Il suffit de me flasher et le code cryptique à 45 chiffres écrits en minuscules avec des Q, des 0 et des O est automatiquement renseigné. Efficacité.

Je donne accès aux menus dans les restaurants. Rapidité.
Un accès 100% numérique, donc plus touche aux menus papier. Santé

Et le restaurateur peut changer facilement la carte sans réimpression. Ecologie
D’ailleurs Metro ne s’y est pas trompé :
https://www.metro.fr/service/digital/menu-digital-restaurant

Je suis partout, je suis le boss.

C’est ça Humilité ! Oui on vous voit partout, trop
Yep.
Là j’ai un gros contrat dans la santé. Je g
ère des infos chiffrées sur des vaccins et des tests. Et dès qu’on va boire un coup c’est à moi qu’on fait appel.

Chiffré, vous pouvez préciser ?
Oui ça veut juste dire que les infos ne sont pas lisibles par vous, il faut une clé pour les déchiffrer, les lire. Et cette clé, il n’y a que le ministère qui la possède.
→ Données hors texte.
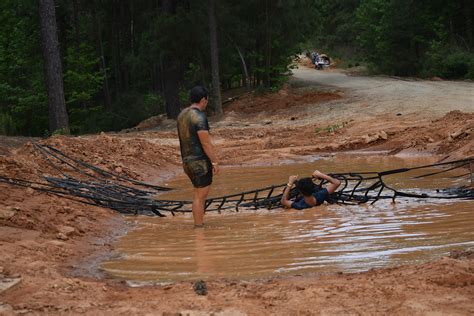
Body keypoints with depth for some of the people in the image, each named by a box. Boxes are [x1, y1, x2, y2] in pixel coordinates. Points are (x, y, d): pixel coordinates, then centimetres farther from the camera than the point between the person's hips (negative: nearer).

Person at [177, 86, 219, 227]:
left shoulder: (182, 115, 9)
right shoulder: (199, 117, -18)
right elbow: (206, 143, -20)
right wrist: (215, 162, -14)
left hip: (187, 160, 9)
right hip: (200, 161, -9)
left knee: (201, 193, 19)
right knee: (200, 195, 0)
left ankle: (199, 224, 21)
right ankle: (199, 227, 6)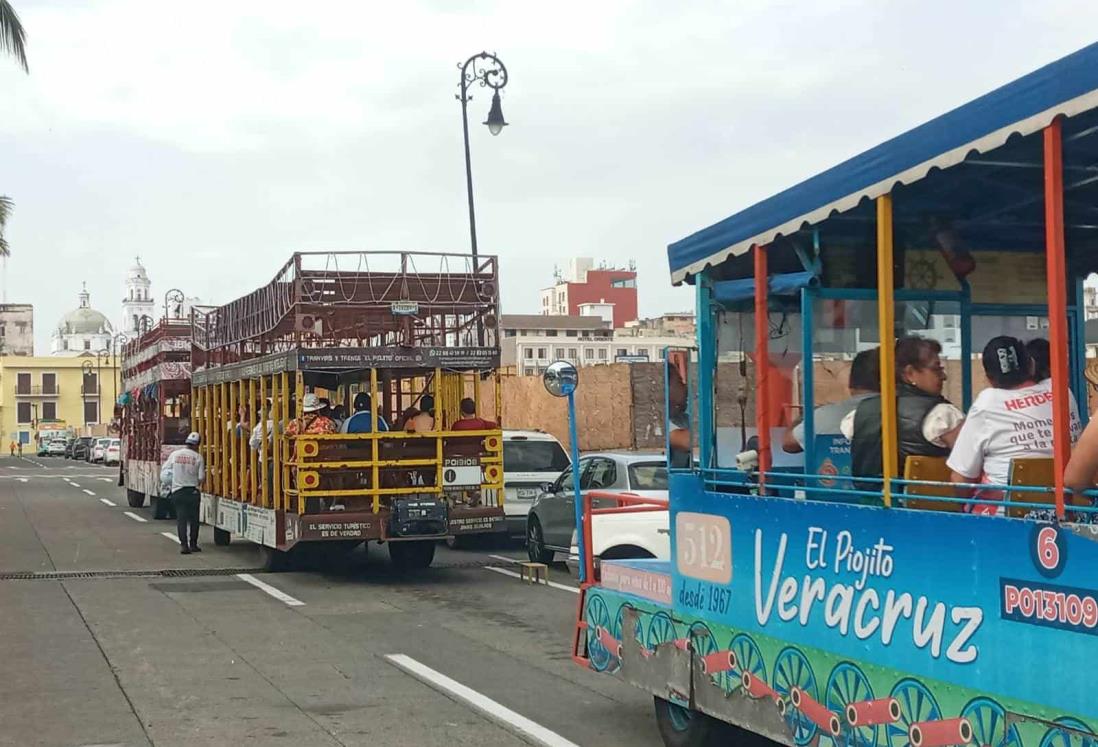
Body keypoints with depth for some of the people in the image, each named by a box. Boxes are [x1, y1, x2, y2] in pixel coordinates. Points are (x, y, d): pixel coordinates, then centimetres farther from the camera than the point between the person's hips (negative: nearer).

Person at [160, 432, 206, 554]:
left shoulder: (174, 454, -1)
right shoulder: (198, 457, -6)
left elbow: (164, 470, 1)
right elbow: (201, 477, -7)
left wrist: (167, 483, 16)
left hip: (177, 491, 1)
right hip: (192, 491, -1)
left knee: (181, 518, 3)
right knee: (193, 518, 11)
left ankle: (184, 545, -5)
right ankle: (193, 544, 16)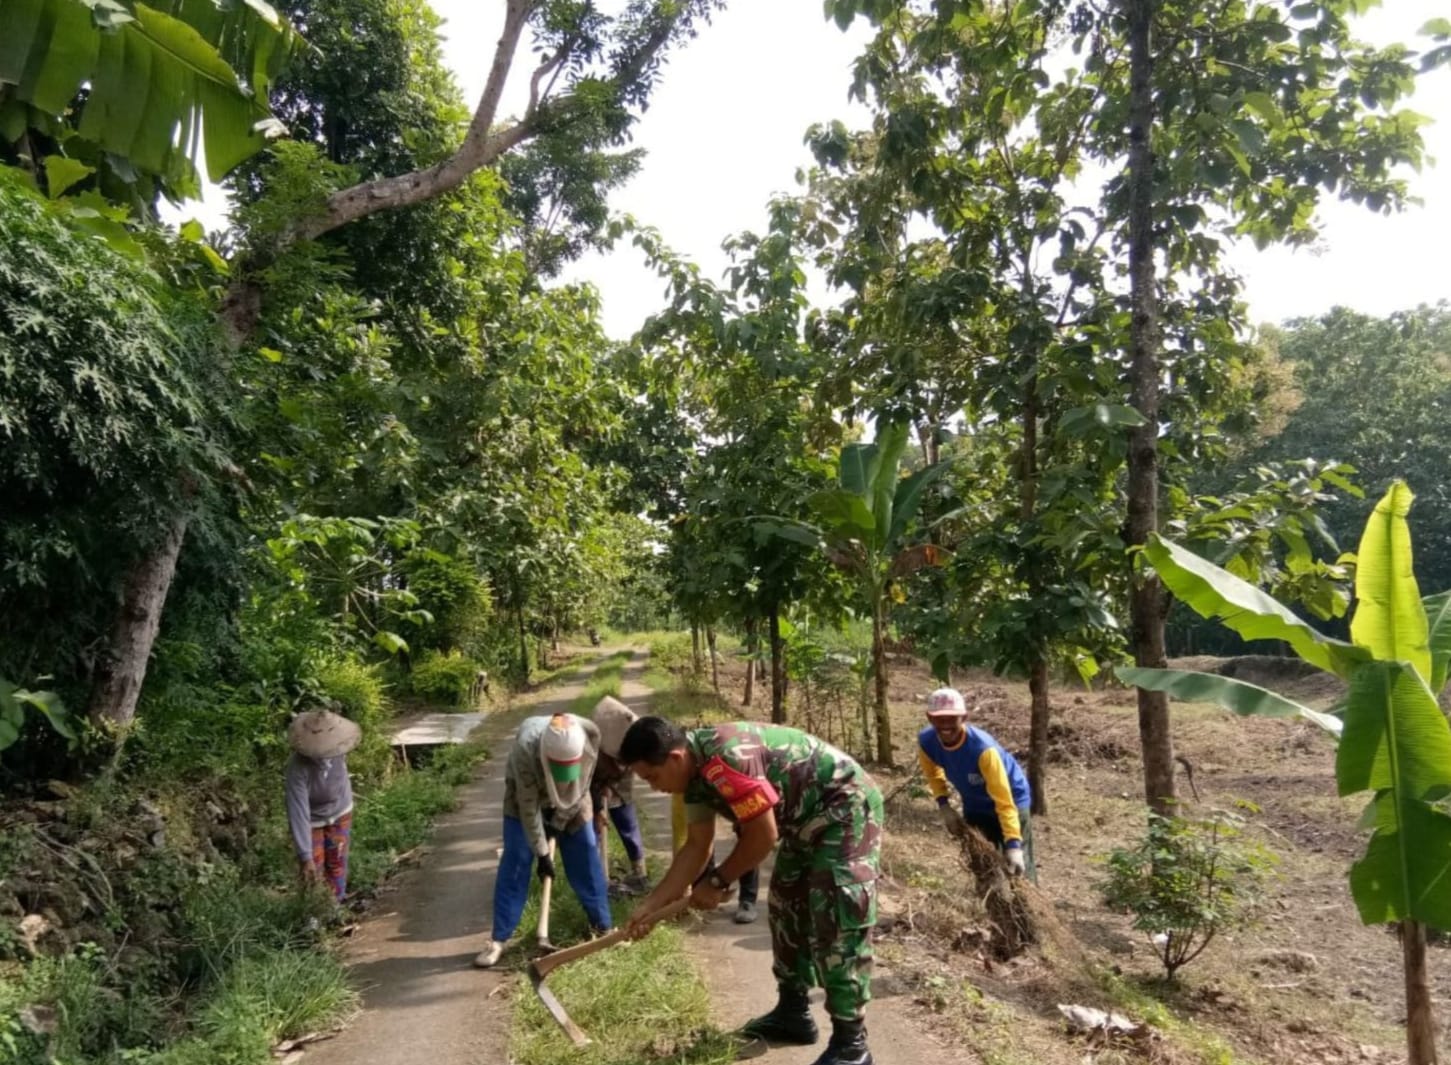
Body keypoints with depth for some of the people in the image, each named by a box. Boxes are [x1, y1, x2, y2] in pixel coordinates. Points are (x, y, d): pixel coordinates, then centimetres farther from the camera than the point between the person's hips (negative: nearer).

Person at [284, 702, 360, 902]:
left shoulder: (336, 751, -27)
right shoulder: (297, 769, -39)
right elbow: (298, 814, -39)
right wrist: (305, 857, -40)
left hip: (340, 813, 4)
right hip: (311, 821, -4)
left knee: (337, 865, 17)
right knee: (313, 871, 4)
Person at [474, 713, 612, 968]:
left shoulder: (590, 735, -35)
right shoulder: (525, 748, -41)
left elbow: (582, 784, -18)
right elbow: (529, 805, -30)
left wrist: (558, 820, -14)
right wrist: (542, 852, -23)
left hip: (572, 800, 2)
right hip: (526, 797, -2)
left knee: (587, 859, 3)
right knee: (515, 863, -6)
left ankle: (602, 926, 18)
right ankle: (499, 939, 5)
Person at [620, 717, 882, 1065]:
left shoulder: (726, 758, -32)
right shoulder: (697, 771, 0)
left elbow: (764, 835, -25)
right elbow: (697, 846, 7)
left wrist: (718, 882, -10)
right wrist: (651, 905, 5)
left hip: (846, 806, -10)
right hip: (808, 818, 10)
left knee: (837, 920, -10)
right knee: (785, 908, 16)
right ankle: (793, 1013, 29)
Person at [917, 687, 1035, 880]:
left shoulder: (983, 748, -38)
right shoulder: (926, 742, -23)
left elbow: (1004, 801, -35)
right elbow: (933, 773, 1)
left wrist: (1013, 844, -42)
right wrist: (944, 806, -12)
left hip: (1010, 799, -5)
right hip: (974, 805, 5)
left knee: (1018, 868, -9)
Vous êtes donc sécurisé ? Je ne comprends plus !?

Non moi je suis une image qui contient des infos qui elles sont sécurisées. Je suis le messager.
En revanche l’image, donc le QRCode c’est facile à dupliquer !
On n’est pas comme un billet de banque à se la jouer avec des hologrammes, des encres invisibles et du papier magique.
On n’est pas non plus comme des cartes d’identité fabriquées pour être infalsifiables.
Nous on est de  simples messagers. Un peu comme des cartes de visite.

Vous allez me retenir encore longtemps ? Parce que j’ai du business.
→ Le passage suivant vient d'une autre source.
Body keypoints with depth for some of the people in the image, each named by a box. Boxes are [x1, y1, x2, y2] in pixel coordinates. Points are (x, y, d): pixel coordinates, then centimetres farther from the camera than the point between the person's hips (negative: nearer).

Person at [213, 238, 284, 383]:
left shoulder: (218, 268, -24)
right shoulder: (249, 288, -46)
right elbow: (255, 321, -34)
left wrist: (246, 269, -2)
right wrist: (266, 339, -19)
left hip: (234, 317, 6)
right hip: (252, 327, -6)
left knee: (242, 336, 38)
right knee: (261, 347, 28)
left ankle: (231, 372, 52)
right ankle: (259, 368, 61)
Je contrôle vos propos avec mes experts

Notes :
Cette interview m’a permis d’en savoir plus.
Issus de l’industrie automobile dans la société qui a inventé le lean, les QR codes ont progressivement été intégrés aux mobiles, sûrement de par leur aspect open source. Ils ont certes des alternatives spécialisées mais dans les faits, ils ne se font pas trop concurrence.
 

Une chose me titille pourtant. QR me dit qu’il est une simple image, et je dois avouer que c’est vrai : alors je me pose deux questions

  • Peut-on utiliser un QRCode pour certifier, authentifier quelque chose ?
  • Comment gérer des paiements sécurisés avec un QRCode ? Ce que fait WeChat.

 

Je vais contacter nos experts en cybersécurité, David et Renaud du pôle cybersécurité :

Extrait rapport cyber suite propos QR Code 
« En réalité, un QR Code n'est pas sécurisé ou vulnérable en lui-même. Il n'est qu'un moyen de transport de données et, la plupart du temps, il s'agit d'un simple identifiant (une URL, un ensemble de données d'identité - penser au badge lors de la visite d'un salon, etc.).
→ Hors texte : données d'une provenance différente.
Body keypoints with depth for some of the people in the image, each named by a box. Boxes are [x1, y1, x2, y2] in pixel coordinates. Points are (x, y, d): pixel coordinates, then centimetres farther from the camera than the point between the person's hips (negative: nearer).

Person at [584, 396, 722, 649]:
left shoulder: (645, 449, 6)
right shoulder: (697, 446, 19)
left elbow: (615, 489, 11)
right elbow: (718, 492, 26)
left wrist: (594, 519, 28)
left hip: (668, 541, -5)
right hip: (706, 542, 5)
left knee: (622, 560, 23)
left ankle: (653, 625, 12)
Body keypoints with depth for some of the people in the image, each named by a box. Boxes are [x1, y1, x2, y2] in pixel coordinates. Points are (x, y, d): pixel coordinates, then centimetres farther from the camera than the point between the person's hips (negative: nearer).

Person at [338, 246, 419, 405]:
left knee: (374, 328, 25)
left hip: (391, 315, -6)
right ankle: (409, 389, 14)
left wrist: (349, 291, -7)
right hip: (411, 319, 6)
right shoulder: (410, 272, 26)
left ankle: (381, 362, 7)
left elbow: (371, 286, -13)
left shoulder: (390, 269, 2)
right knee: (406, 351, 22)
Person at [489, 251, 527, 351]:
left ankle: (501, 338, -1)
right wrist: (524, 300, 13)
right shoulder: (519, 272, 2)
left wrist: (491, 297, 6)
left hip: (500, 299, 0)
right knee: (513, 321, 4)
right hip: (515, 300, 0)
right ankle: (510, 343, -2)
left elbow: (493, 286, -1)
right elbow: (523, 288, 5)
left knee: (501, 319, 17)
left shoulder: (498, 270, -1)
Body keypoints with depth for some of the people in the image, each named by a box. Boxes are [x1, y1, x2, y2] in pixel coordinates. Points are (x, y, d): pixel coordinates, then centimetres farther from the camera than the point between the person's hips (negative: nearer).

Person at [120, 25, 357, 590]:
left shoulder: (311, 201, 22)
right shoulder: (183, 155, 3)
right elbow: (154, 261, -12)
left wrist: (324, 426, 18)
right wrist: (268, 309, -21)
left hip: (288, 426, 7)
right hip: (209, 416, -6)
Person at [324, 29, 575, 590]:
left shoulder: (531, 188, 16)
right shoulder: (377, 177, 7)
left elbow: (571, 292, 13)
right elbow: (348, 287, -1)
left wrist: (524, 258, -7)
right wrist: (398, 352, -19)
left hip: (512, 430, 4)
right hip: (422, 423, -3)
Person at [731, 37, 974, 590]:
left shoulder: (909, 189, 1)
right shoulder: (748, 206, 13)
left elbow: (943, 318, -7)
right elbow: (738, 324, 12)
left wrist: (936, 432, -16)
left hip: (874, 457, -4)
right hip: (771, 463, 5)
Comme le QR Code est clonable à volonté, il n'y a pas de lien entre le porteur du code et son contenu. Il ne peut donc servir en soi de système d'authentification. Pour rappel, un QRCode est public, ce n'est ni quelque chose que l'on est (il ne fait pas partie de notre corps), ni quelque chose que l'on sait (on peut le copier), ni quelque chose que l’on possède (on peut le copier, encore une fois).

Cependant, il peut, comme dans le cas de WeChat, contenir des informations servant dans un processus d'authentification, comme un One Time Password (code temporaire que vous recevez par mail ou par SMS pour accéder à un service).

Accessoirement, il peut contenir des informations elles-mêmes sécurisées par d'autres moyens : des octets de données signés électroniquement, des données chiffrées, lisibles uniquement par un destinataire autorisé, etc. »
 

Bon,  ça se confirme, QR n’est pas méchant, même si son côté « matuvu » commence à m’énerver. Il ne m’a pas menti. Je vais donc le relâcher pour qu’il continue à enchanter nos vies numériques. 😉.